I did Ab initio (Job 380) with 6 classes. This job ran without any errors.

Then I took all particles from Job 380 and ran Heterogeneous refinement (Job 381) with 7 initial volumes taken from Job 380 and one volume from a previous Ab initio job. Two of the used volumes were good and five were junk. I set batchsize 3000 and refinement box size 64 vox. However, at the step where 21 000 particles were used, I got the error saying that 500 particles have NaN. When I reran this job later as Job 389 (I overwrote the original Job 381 with Hetero ref. for class 1 only, see below), it crashed with the same error already during iteration 0 before the numbers of particles assigned per class were available.

Hoping that those NaN particles might be only in some classes of the Job 380 Ab initio job, I did the same Heterogeneous refinement (same input volumes, box size and batchsize 3000) for each class of Job 380 separately:

Job 381 – particles from Job 380 class 1, total 58 183 ptc; ran successfully, final assignments per class: 0 – 8 533 ptc, 1 – 6 641 ptc, 2 – 5 895 ptc, 3 – 10 184 ptc, 4 – 6 082 ptc, 5 – 6 350 ptc, 6 – 14 490 ptc.

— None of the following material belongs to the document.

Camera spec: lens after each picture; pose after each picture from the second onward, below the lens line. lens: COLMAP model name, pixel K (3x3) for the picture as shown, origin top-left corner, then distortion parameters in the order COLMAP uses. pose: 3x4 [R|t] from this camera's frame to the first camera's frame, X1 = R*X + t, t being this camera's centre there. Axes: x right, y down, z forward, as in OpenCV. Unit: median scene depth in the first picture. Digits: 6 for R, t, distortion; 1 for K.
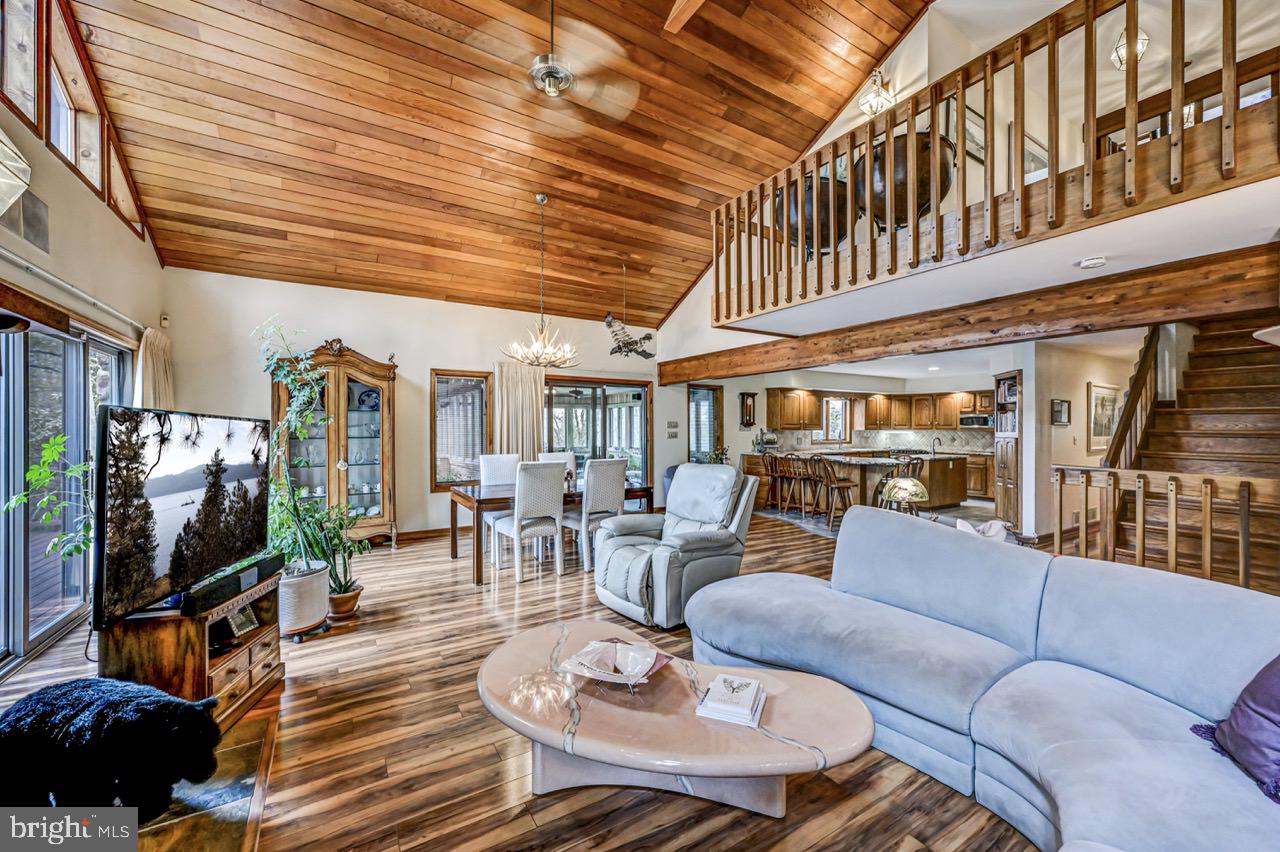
lens RADIAL K [[504.8, 0, 645.6], [0, 504.8, 429.8], [0, 0, 1]] dist [-0.000542, 0.000211]
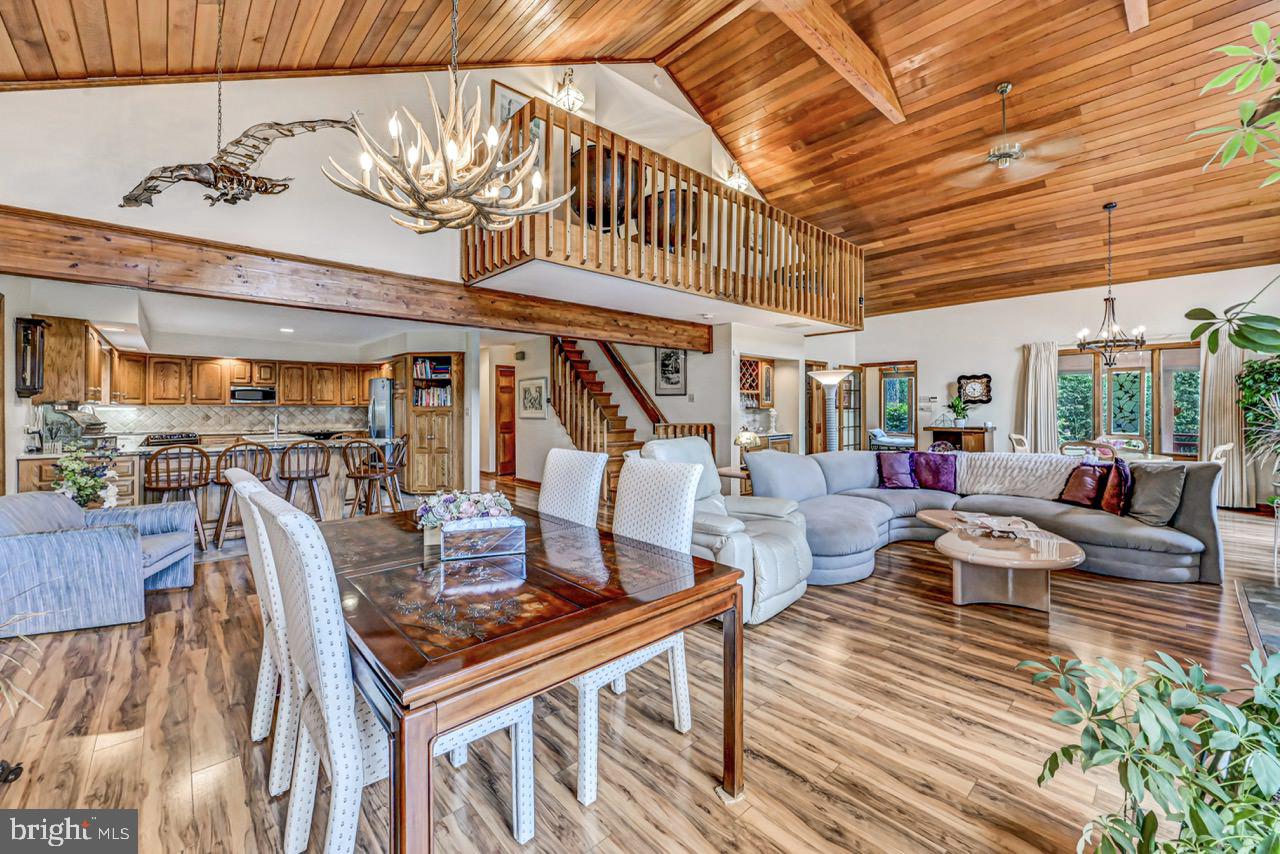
lens RADIAL K [[515.7, 0, 640.1], [0, 515.7, 407.9], [0, 0, 1]] dist [-0.000394, 0.000322]
pose [[-0.191257, -0.003606, 0.981533, -0.547646], [0.003973, 0.999982, 0.004448, 0.006256], [-0.981532, 0.004750, -0.191239, 0.882993]]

Job 384 – particles from Job 380 class 2, total 58 104 ptc; ran successfully, final assignments per class: 0 - 8 969 ptc, 1 – 6 854 ptc, 2 – 5 488 ptc, 3 – 6 151 ptc, 4 – 10 363 ptc, 5 – 6 771 ptc, 6 – 13 781 ptc.

Job 385 – particles from Job 380 class 3, total 114 715 ptc; crashed during iteration 4 with error saying that 92 particles are with NaN; total used particles 10 184, assignments per class: 0 – 1 987 ptc, 1 – 369 ptc, 2 – 1 030 ptc, 3 – 4 327 ptc, 4 – 979 ptc, 5 – 815 ptc, 6 – 677 ptc.

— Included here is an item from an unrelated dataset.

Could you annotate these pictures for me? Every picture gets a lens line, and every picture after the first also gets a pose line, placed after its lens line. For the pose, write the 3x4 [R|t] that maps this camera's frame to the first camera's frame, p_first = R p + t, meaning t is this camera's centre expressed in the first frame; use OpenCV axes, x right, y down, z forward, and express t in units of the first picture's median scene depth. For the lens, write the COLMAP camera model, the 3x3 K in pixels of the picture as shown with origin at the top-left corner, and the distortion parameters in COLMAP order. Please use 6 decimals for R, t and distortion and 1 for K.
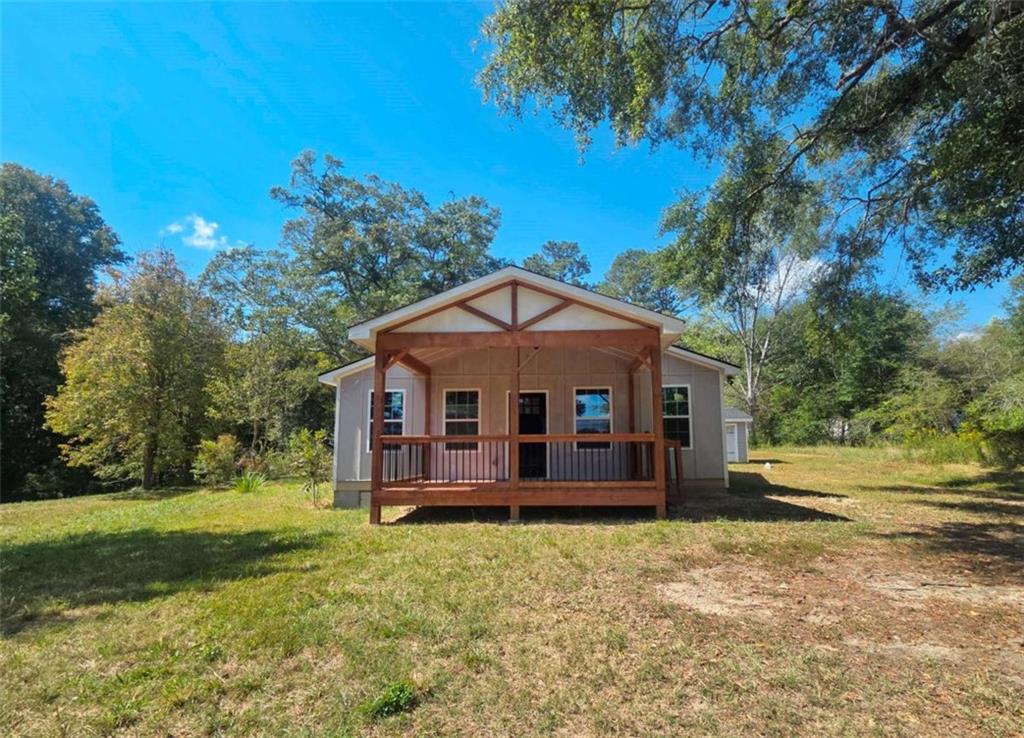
lens RADIAL K [[451.1, 0, 515.0], [0, 451.1, 400.5], [0, 0, 1]] dist [0.002893, 0.000315]
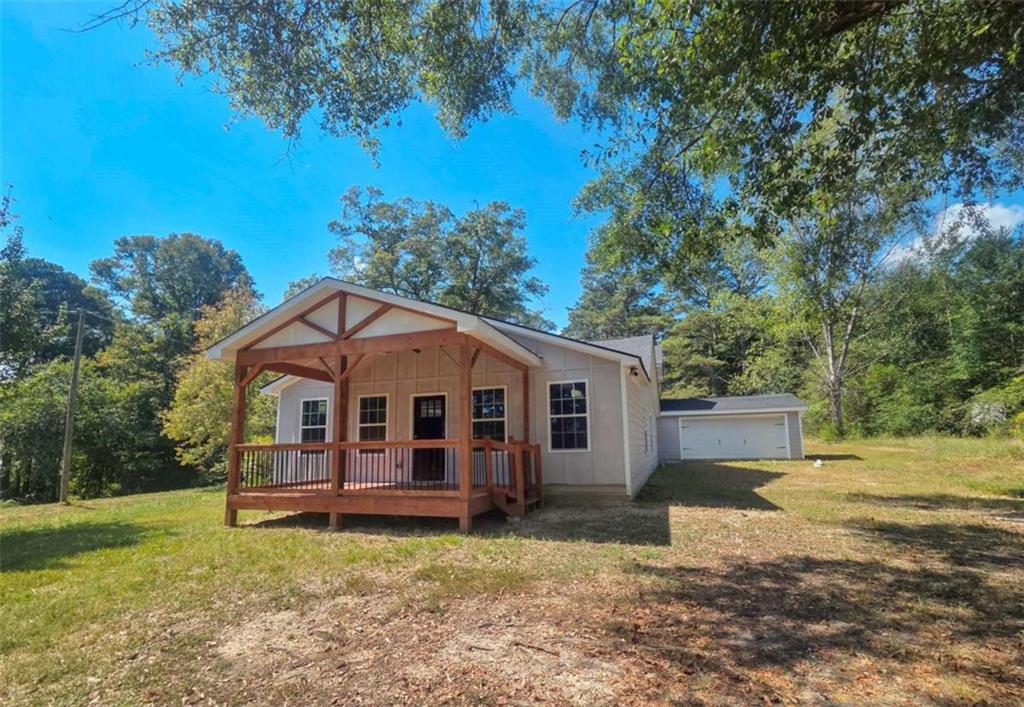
lens RADIAL K [[439.2, 0, 510.6], [0, 439.2, 387.2], [0, 0, 1]] dist [-0.003008, -0.000105]
pose [[0.960255, -0.048918, -0.274804, 0.467087], [0.044303, 0.998754, -0.022979, -0.005813], [0.275586, 0.009891, 0.961226, 0.113930]]
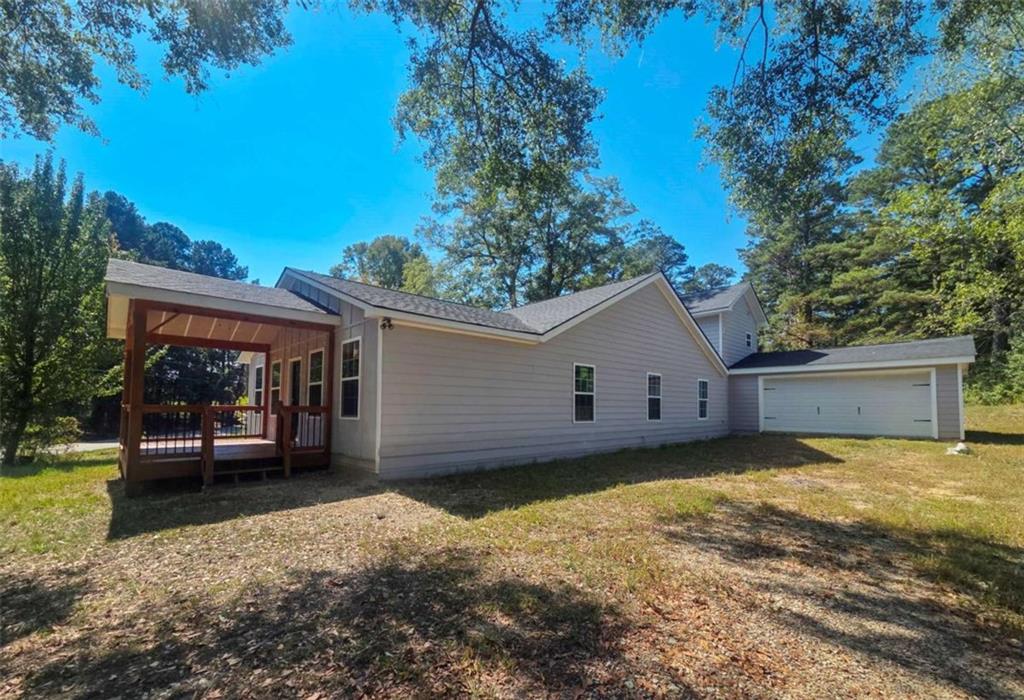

Job 386 – particles from Job 380 class 4, total 63 265 ptc; crashed during iteration 1 with error saying that 500 particles are with NaN; total used particles 21 000, assignments per class: 0 – 4 445 ptc, 1 – 1 444 ptc, 2 – 2 200 ptc, 3 – 2 246 ptc, 4 – 2 257 ptc, 5 – 5 700 ptc, 6 – 2 708 ptc.

Job 387 – particles from Job 380 class 5, total 75 560 ptc; crashed during iteration 10 with error saying that 500 particles are with NaN; total used particles 21 000, assignments per class: 0 – 4 277 ptc, 1 – 1 032 ptc, 2 – 916 ptc, 3 – 1 034 ptc, 4 – 934 ptc, 5 – 995 ptc, 6 – 11 812 ptc.

Job 388 – particles from Job 380 class 0, total 51 850 ptc; ran successfully, final assignments per class: 0 – 6 222 ptc, 1 – 5 434 ptc, 2 – 9 503 ptc, 3 – 5 551 ptc, 4 – 5 210 ptc, 5 – 5 783 ptc, 6 – 14 147 ptc.

Just out of curiosity, I extracted particles assigned to the good volumes from the Hetero refinements that ran successfully (Job 381, 384, 388) and from the good Ab initio class (Job 380 class 3), box size 400 px with no Fourier crop. This way I got 156 120 ptcs and ran Non-uniform refinement with them successfully. Hoping that now the problem is solved, I wanted to further purify these particles by Hetero refinement (Job 395, the same settings as stated above). However, this job crashed again during iteration 4 with error saying 500 particles are with NaN. Total used particles 21 000, assignments per class: 0 – 8 688 ptc, 1 – 2 722 ptc, 2 – 1 381 ptc, 3 – 1 987 ptc, 4 – 1 959 ptc, 5 – 1 918 ptc, 6 – 2 345 ptc.

Please let me know should you need more information.

Cheers,

A.

@Ammenoel – thank you for the info! Nothing jumps out immediately at me unfortunately. I think it would be useful to have a job log from one of the failed hetero refinement jobs. I’ll DM you with additional details.